About this exercise: Count the lines below that contain the string "sich" and give only the number.

-- Exercise inputs follows --

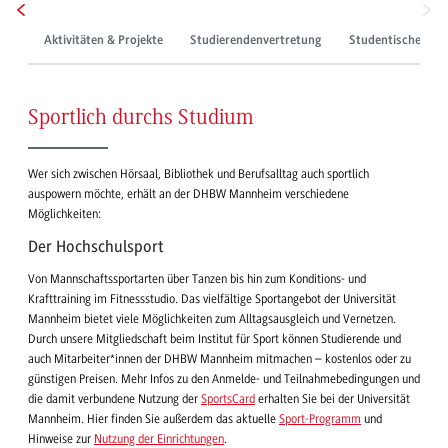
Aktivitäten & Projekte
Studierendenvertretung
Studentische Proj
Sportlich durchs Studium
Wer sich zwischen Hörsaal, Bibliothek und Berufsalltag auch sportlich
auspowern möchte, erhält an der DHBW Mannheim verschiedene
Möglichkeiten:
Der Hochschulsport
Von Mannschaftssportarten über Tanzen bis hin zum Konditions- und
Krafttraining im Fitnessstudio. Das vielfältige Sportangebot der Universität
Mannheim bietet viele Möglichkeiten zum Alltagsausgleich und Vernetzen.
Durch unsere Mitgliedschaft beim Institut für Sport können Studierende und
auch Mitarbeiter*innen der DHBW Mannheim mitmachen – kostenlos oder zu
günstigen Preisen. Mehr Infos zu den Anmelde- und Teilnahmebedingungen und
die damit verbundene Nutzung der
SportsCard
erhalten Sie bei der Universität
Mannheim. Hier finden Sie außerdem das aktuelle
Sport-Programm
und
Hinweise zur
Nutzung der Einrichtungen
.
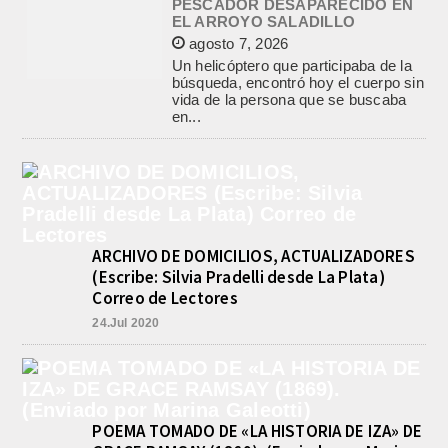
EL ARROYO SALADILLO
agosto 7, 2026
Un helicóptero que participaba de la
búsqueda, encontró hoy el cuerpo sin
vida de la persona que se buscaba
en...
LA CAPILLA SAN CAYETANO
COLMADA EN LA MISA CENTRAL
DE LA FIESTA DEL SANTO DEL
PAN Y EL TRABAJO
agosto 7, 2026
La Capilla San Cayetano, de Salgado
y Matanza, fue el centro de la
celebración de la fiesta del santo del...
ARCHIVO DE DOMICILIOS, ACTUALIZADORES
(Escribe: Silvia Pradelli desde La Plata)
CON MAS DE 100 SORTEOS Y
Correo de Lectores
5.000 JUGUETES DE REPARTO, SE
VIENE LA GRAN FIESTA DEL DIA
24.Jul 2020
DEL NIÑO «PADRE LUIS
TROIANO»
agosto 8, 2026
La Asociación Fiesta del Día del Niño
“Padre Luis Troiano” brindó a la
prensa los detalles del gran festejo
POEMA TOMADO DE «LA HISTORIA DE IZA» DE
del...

-- Exercise inputs concluded --
-- Exercise inputs follows --

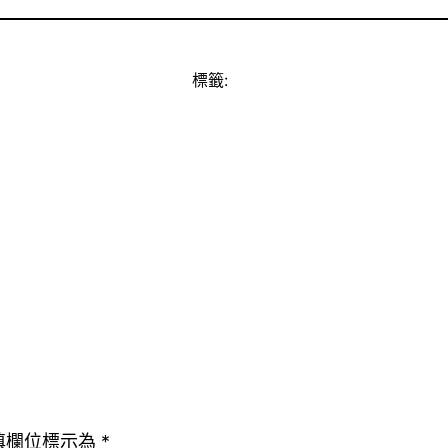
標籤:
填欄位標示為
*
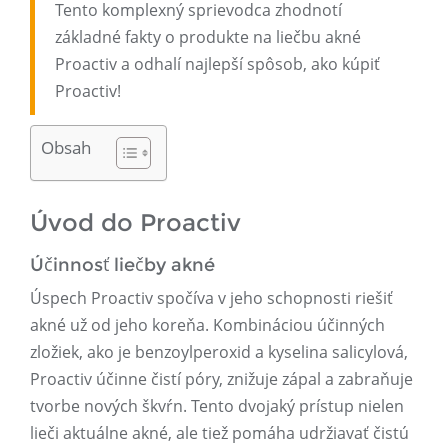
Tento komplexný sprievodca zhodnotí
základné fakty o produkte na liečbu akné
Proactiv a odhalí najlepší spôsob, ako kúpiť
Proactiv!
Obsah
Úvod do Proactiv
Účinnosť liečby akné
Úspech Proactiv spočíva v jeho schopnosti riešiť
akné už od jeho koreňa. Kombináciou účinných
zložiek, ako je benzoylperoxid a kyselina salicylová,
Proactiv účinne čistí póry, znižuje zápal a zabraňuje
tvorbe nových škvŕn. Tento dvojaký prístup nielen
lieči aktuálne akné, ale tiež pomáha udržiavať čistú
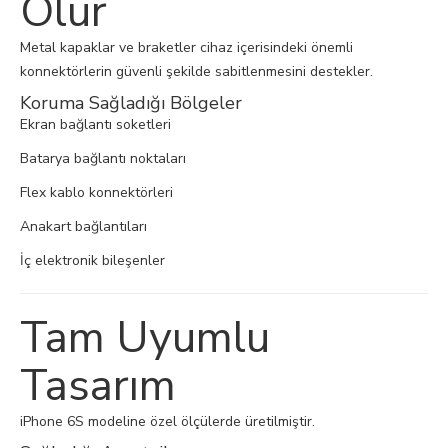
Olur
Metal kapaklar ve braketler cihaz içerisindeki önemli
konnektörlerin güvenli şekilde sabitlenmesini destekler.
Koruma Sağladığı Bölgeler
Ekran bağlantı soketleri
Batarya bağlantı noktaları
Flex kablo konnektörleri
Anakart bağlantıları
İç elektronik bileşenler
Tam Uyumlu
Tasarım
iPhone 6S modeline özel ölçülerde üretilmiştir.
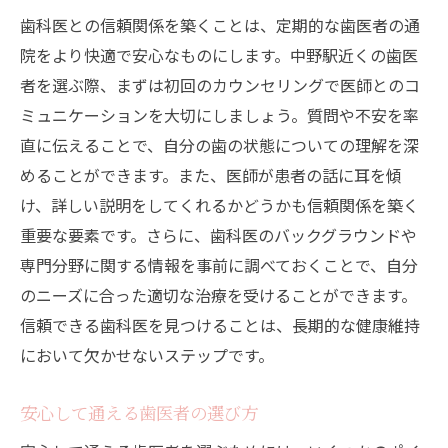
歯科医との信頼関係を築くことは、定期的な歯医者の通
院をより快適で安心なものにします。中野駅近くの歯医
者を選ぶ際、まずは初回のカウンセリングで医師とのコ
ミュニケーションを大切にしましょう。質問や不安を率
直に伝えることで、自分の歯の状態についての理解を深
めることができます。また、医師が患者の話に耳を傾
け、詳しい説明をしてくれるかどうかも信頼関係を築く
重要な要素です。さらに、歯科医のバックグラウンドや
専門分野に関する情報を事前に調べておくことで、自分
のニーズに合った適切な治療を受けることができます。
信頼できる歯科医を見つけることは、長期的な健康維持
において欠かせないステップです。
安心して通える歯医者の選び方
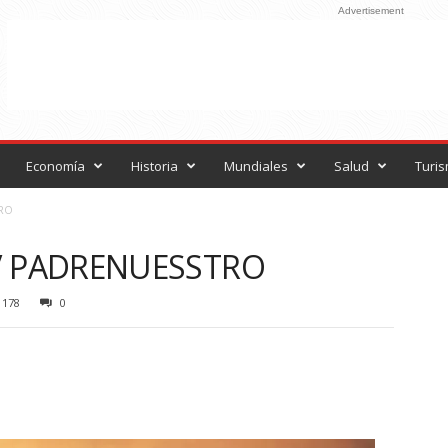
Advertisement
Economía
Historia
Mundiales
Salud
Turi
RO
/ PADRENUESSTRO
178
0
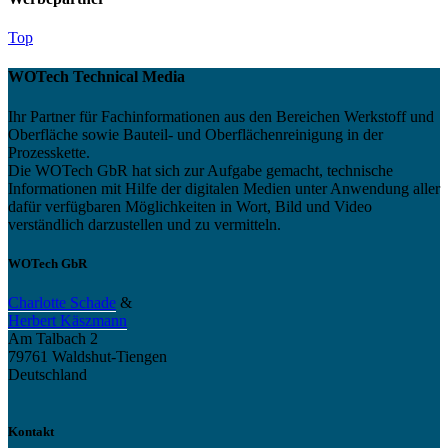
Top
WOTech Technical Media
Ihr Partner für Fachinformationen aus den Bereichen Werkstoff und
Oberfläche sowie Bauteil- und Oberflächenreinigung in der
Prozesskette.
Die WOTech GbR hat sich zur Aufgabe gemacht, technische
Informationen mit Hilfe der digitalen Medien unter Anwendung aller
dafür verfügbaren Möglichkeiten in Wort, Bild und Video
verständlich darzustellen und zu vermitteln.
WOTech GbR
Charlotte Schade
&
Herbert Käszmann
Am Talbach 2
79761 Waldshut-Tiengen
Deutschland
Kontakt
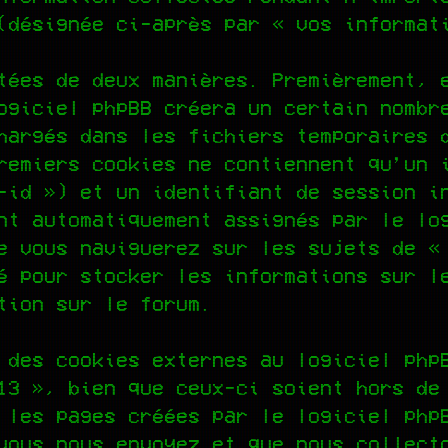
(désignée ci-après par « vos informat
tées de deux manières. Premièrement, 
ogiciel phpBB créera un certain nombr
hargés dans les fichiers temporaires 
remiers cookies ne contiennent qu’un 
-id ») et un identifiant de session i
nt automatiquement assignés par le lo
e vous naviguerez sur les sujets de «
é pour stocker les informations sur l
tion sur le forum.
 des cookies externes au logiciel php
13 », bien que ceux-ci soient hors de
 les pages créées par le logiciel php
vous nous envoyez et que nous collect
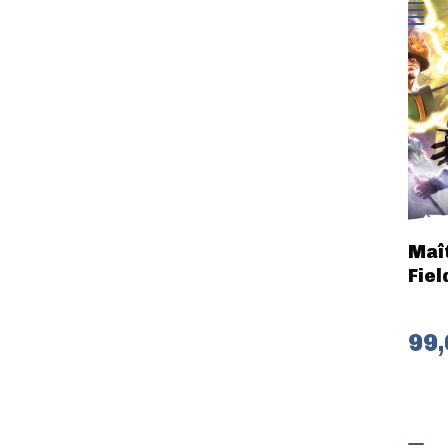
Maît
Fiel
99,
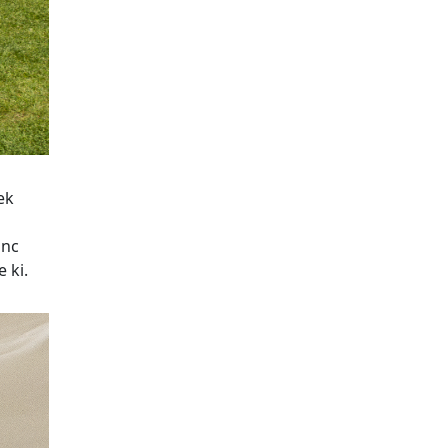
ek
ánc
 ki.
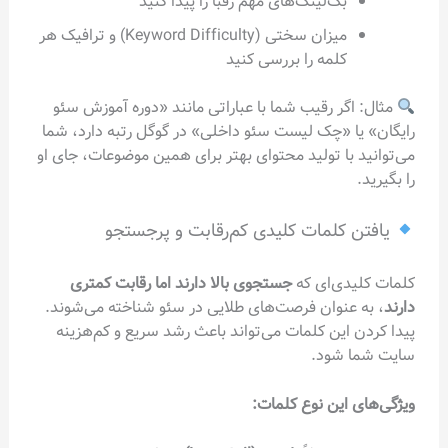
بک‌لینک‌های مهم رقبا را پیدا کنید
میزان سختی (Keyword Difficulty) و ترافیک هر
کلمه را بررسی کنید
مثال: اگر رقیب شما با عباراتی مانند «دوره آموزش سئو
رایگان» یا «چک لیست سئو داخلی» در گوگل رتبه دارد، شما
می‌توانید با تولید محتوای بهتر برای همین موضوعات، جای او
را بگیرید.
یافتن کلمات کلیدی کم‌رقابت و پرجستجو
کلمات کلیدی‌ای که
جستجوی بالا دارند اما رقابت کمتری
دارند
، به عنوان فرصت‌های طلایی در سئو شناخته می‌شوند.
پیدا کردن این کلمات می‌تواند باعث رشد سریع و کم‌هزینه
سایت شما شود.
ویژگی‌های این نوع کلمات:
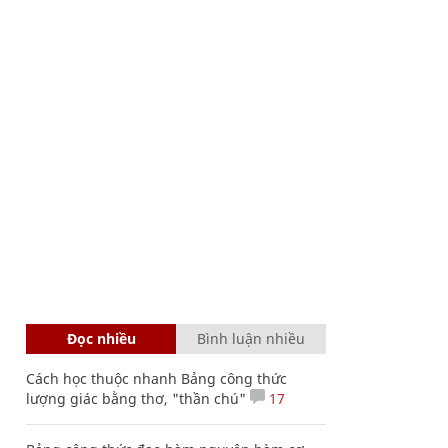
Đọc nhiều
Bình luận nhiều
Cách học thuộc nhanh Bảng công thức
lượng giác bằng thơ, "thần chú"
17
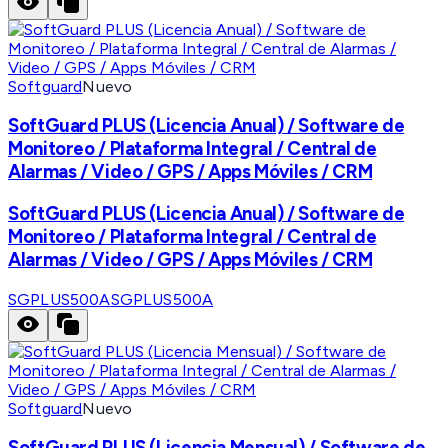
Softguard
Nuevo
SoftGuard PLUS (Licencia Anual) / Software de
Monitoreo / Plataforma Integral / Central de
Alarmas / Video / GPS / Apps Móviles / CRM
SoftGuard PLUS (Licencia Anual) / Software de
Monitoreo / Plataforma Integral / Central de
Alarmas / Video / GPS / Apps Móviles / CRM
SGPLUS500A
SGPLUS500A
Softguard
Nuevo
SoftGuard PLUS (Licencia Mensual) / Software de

-- Exercise inputs concluded --

Task answer: 2